= Miglutė Gerdaitytė =

Lithuanian physician

Miglutė Gerdaitytė (born 21 January 1940 in Šiauliai, Lithuania) is a physician and signatory of the 1990 Act of the Re-Establishment of the State of Lithuania.

==Early life and education==
Gerdaitytė was born on 21 January 1940 in Šiauliai, Lithuania. She attended secondary school in the Meškuičiai region from 1946 to 1957.

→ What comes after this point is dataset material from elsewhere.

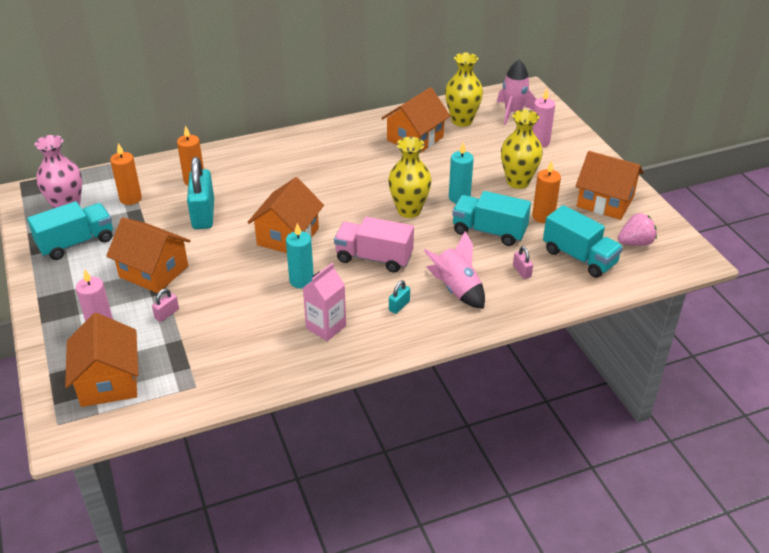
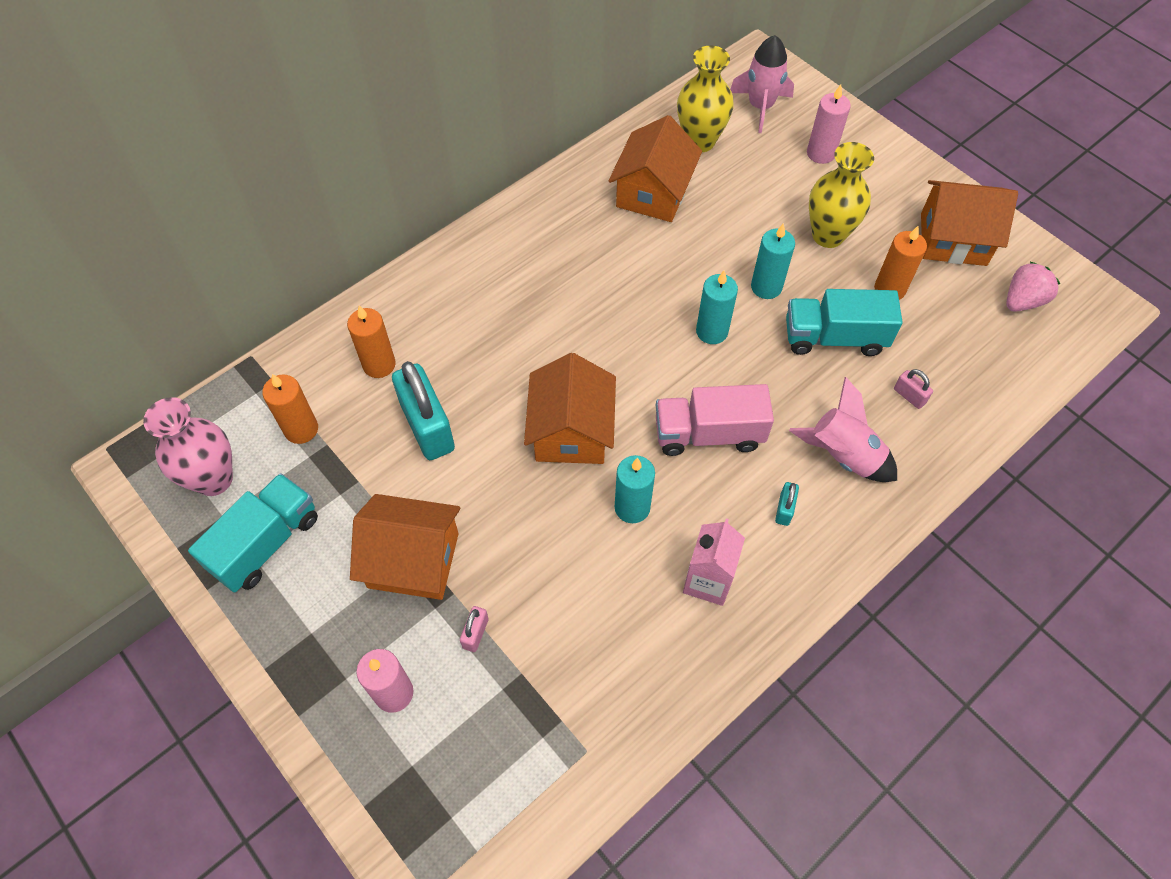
camera: 20 degrees left, 20 degrees up
orange house [65,313,138,407] -> none
yellow vase [388,137,432,218] -> turquoise candle [696,270,738,344]
turquoise truck [543,205,623,278] -> none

Gerdaitytė received her degree in medicine from Vilnius State University in 1963.

==Career==
Gerdaitytė returned to her home town Šiauliai, to serve as the chief physician of the Meškuičiai District Hospital, until 1990, when she was elected as Deputy of the Supreme Council – Reconstituent Seimas. In 1992, she returned to Šiauliai to continue serving as the chief physician until 2003.

==Politics==
In 1990, Gerdaitytė transitioned into politics, being elected as a deputy to the Supreme Council – Reconstituent Seimas of Lithuania in the Šiauliai rural electoral district No. 91 in February. In March 1990, Gerdaitytė was a signatory of the Act of the Re-Establishment of the State of Lithuania. She was a member of the Sąjūdis faction and served as the deputy until 1992. During her tenure as deputy, she worked within the permanent Committee on Health Protection and Social Affairs. After returning to her work as a physician, Gerdaitytė stayed involved in politics, serving as a judge of the Supreme Court of Lithuania and as a deputy in both the Šiauliai district and Meškuičiai district councils.

==Honours and awards==
In July 2000, Gerdaitytė was awarded the Medal of Independence of Lithuania. In January 2017, she was nominated for the honorary citizen of Šiauliai district, being nominated by the non-governmental organization "Meškuičių bendruomenė" and receiving a recommendation from the "Naisių bendruomenė" association.

==Personal life==
Gerdaitytė is married and has a daughter and son.